Figure 6: (Left) Extinction (the sum of scattering and absorption) spectra of NanoXact gold nanoparticles with diameters ranging from 10 - 100 nm at mass concentrations of 0.05 mg/mL.  BioPure nanoparticles have optical densities that are 20-times larger. (Right) Plot of gold nanosphere albedo (a ratio of scattering to total extinction) as a function of nanoparticle diameter.

References

1. D.S. Sebba, D.A. Watson, J.P. Nolan.  High Throughput Single Nanoparticle Spectroscopy.  ACS Nano, 2009, 3 (6) 1477-1484.
2. R.T. Hill, J.J. Mock, D.S. Sebba, S.J. Oldenburg, S.Y. Chen, A.A. Lazarides, A. Chilkoti, D.R. Smith.  Leveraging Nanoscale Plasmonic Modes to Achieve Reproducible Enhancement of Light.  Nano Letters, 2010, 10 (10) 4150-4154.
3. Willets, K.A. and R.P. Van Duyne, Localized Surface Plasmon Resonance Spectroscopy and Sensing. Annual Review of Physical Chemistry, 2007, 58 (1) 267-297.

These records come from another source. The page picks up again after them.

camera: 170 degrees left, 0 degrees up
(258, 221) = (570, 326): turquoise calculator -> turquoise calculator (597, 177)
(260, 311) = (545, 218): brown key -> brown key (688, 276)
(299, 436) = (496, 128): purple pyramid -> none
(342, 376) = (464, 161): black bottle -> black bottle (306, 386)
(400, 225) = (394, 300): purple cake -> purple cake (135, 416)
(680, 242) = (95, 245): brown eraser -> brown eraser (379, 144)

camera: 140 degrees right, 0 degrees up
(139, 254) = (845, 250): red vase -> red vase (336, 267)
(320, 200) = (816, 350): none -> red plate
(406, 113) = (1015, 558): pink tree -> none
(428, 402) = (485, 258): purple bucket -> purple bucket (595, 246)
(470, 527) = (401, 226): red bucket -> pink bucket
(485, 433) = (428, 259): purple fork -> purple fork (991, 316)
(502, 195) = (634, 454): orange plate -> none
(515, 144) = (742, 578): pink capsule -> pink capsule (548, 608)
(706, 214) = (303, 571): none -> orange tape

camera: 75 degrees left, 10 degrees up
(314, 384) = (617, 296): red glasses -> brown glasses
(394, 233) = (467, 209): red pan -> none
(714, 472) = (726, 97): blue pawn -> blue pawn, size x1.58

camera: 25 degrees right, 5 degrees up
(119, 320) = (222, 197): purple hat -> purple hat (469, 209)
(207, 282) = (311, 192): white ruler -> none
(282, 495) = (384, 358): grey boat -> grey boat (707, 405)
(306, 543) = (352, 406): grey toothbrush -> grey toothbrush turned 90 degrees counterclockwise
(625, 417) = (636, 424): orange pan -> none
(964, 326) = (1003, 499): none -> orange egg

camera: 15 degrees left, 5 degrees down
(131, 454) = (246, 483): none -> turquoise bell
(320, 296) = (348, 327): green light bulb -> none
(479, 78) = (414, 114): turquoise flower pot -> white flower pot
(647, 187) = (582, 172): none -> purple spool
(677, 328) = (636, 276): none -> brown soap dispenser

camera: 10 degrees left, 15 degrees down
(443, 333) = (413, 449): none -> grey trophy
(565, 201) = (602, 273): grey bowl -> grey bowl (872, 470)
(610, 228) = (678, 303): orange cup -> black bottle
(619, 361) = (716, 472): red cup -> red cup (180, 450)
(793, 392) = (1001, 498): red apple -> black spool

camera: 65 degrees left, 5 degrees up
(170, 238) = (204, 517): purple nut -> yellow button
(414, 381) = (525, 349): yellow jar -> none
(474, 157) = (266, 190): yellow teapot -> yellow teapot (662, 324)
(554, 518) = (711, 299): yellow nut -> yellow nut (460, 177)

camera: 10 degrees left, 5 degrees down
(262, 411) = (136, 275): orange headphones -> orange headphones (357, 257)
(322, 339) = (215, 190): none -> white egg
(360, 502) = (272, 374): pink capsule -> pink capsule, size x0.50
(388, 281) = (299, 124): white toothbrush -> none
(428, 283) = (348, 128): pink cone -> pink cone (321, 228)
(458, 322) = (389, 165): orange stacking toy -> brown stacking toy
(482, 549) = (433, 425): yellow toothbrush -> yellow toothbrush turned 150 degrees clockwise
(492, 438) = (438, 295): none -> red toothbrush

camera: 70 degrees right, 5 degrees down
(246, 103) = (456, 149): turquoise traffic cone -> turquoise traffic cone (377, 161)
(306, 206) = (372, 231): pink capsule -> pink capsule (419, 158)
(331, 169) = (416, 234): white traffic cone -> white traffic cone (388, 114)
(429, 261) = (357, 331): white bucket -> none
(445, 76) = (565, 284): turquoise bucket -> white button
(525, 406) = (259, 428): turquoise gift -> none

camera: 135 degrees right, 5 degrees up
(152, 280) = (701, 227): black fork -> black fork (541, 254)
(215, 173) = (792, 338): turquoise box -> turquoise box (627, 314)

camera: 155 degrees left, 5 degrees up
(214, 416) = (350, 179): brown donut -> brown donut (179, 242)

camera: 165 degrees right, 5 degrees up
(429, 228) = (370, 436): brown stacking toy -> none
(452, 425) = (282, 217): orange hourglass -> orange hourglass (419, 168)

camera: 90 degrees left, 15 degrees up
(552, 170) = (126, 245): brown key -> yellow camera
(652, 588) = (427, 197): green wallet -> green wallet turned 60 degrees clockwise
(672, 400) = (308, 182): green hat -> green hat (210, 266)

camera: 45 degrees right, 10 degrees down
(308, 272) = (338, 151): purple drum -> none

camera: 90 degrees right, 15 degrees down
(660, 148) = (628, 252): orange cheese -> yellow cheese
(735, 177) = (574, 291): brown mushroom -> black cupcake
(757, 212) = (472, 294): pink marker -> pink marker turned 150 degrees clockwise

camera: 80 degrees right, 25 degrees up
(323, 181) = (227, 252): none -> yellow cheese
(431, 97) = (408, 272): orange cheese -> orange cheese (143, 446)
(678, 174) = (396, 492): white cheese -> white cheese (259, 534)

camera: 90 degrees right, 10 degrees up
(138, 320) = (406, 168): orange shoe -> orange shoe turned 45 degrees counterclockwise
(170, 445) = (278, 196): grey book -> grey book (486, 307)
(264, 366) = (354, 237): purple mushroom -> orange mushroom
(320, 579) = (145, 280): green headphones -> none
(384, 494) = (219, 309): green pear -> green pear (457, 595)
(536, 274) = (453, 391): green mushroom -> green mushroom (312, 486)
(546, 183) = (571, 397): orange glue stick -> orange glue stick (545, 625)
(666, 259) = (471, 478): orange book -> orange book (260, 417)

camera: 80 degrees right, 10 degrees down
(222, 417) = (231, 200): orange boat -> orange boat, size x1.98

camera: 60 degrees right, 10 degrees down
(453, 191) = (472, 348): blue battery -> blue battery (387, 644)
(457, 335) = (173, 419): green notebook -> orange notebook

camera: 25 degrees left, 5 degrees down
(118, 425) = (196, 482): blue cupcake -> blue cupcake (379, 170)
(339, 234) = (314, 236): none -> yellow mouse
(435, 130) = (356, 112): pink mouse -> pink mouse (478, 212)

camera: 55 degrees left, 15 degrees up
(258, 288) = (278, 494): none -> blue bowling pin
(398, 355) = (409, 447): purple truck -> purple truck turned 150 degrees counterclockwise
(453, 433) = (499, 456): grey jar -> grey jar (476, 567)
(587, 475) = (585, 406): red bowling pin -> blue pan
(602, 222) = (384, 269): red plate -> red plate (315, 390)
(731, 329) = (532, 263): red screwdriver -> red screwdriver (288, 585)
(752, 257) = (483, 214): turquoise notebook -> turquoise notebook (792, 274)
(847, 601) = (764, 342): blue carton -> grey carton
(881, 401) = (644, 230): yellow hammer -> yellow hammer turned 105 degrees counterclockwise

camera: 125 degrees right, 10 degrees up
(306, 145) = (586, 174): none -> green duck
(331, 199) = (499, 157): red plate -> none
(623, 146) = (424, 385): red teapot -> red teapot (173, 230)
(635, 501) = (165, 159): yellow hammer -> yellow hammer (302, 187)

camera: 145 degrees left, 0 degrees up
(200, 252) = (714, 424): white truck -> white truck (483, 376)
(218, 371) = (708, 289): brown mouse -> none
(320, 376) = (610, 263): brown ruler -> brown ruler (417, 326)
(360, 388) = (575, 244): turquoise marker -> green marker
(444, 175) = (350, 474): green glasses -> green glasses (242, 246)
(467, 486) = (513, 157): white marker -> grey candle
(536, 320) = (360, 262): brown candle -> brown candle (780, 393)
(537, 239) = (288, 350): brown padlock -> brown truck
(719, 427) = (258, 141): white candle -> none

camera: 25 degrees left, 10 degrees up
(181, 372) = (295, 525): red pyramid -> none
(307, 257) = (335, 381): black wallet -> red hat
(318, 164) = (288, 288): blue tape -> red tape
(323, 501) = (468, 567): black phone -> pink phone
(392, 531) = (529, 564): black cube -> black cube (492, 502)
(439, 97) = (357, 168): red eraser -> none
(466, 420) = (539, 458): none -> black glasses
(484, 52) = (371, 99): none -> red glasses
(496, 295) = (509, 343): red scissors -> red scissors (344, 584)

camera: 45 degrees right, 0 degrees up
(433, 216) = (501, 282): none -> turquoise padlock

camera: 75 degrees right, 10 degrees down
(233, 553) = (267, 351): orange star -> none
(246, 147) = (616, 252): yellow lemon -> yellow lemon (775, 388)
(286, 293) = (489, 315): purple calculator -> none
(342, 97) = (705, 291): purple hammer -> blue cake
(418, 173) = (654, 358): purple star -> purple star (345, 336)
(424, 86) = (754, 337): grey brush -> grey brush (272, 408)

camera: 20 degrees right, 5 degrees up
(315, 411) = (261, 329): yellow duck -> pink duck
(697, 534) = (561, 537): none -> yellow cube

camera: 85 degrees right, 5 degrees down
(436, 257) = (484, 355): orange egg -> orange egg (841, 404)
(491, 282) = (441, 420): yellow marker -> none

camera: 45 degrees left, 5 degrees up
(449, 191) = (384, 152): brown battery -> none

4. J.R. Lakowicz, C.D. Geddes, I. Gryczynski, J. Malicka, Z. Zhang, R. Badugu, J. Huang.  Advances in Surface Enhanced Fluorescence.  Journal of Fluorescence, 2004, 14 (4) 425-441.
5. A.P. Kulkarni, K.M. Noone, K. Munechika, S.R. Guyer, D.S. Ginger.  Plasmon-Enhanced Charge Carrier Generation in Organic Photovoltaic Films Using Silver Nanoprisms.  Nano Letters, 2010, 10 (4) 1501-1505.